[The task]:
Rewrite the Ukrainian singer biography from "Oleksandr Valeriyovych Ponomariov" up to and including "He apparently succeeded.", replacing "boxing" with "wrestling".
*** Source passage Section Begins ***
Ukrainian singer (born 1973)

Oleksandr Valeriyovych Ponomariov (Олександр Валерійович Пономарьов; born August 9, 1973) is a Ukrainian singer. He has been awarded the country's "Singer of the Year" seven times.

==Early life and education==
Ponomariov was born in Khmelnitskiy, Ukrainian SSR (now Khmelnytskyi, Ukraine). One of his early interests was boxing. When his eyesight started to deteriorate he was forbidden to fight by his doctor. While he had always enjoyed singing, he never thought that music could be his main occupation. Despite this, he applied to a music college where he encountered one drawback: he could not read music. The college professors accepted him on the basis of his excellent singing voice and allowed him to stay on the condition that he master the school's seven-year curriculum in the space of one year. He apparently succeeded.
*** Source passage Section Ends ***
*** Raw data Section Begins ***
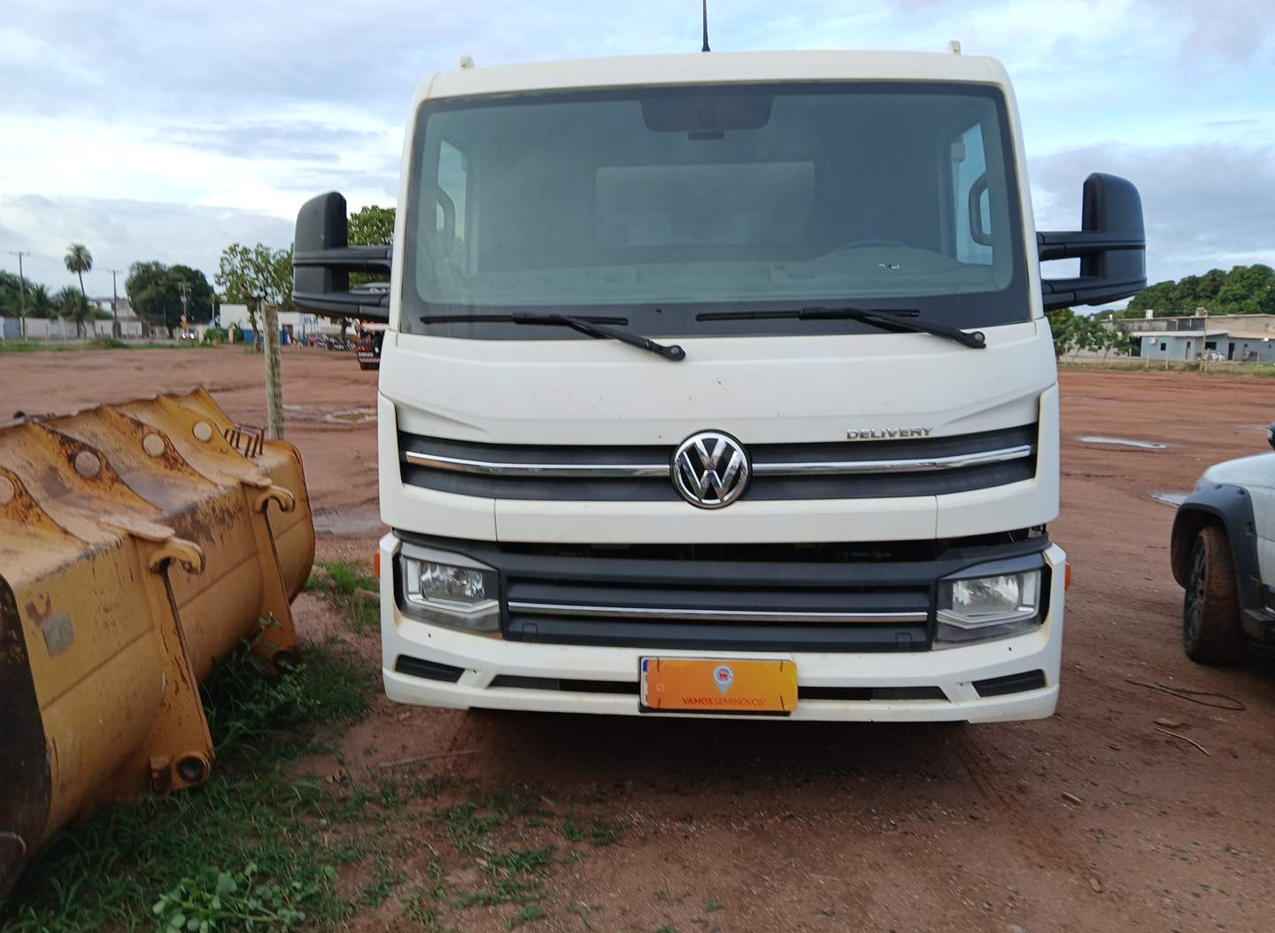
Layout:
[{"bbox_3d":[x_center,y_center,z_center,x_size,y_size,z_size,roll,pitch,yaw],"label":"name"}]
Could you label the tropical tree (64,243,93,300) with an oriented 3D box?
[{"bbox_3d":[-71.000,-22.461,122.000,3.700,11.802,3.700,1,7,0],"label":"tropical tree"}]

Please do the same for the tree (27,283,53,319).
[{"bbox_3d":[-69.840,-18.348,112.000,3.300,6.000,3.300,1,7,3],"label":"tree"}]

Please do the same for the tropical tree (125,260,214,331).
[{"bbox_3d":[-70.660,-25.338,145.000,13.300,11.613,11.500,1,7,0],"label":"tropical tree"}]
*** Raw data Section Ends ***
[Answer to the problem]:
Oleksandr Valeriyovych Ponomariov (Олександр Валерійович Пономарьов; born August 9, 1973) is a Ukrainian singer. He has been awarded the country's "Singer of the Year" seven times.

==Early life and education==
Ponomariov was born in Khmelnitskiy, Ukrainian SSR (now Khmelnytskyi, Ukraine). One of his early interests was wrestling. When his eyesight started to deteriorate he was forbidden to fight by his doctor. While he had always enjoyed singing, he never thought that music could be his main occupation. Despite this, he applied to a music college where he encountered one drawback: he could not read music. The college professors accepted him on the basis of his excellent singing voice and allowed him to stay on the condition that he master the school's seven-year curriculum in the space of one year. He apparently succeeded.